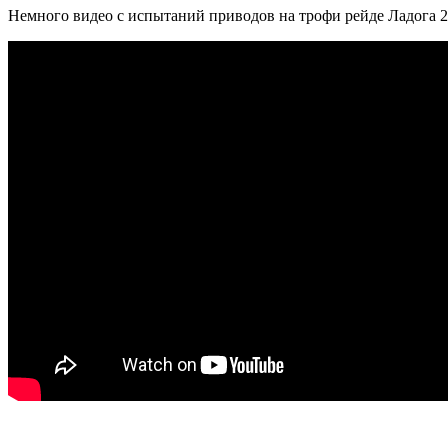
Немного видео с испытаний приводов на трофи рейде Ладога 2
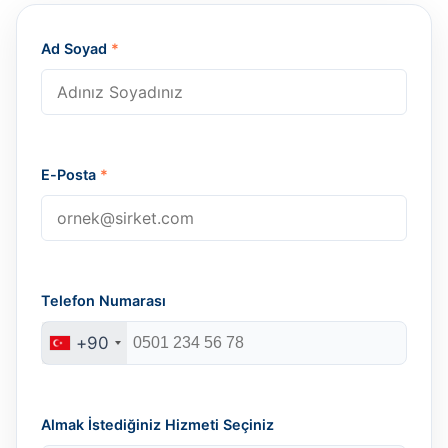
Ad Soyad
*
E-Posta
*
Telefon Numarası
+90
Almak İstediğiniz Hizmeti Seçiniz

____________________

■ EXERCISE DESCRIPTION: Write out every line of text from the material above word for word, and leave the pictures out.

■ RESULT BELOW:
Немного видео с испытаний приводов на трофи рейде Ладога 2
Ad Soyad
*
E-Posta
*
Telefon Numarası
+90
Almak İstediğiniz Hizmeti Seçiniz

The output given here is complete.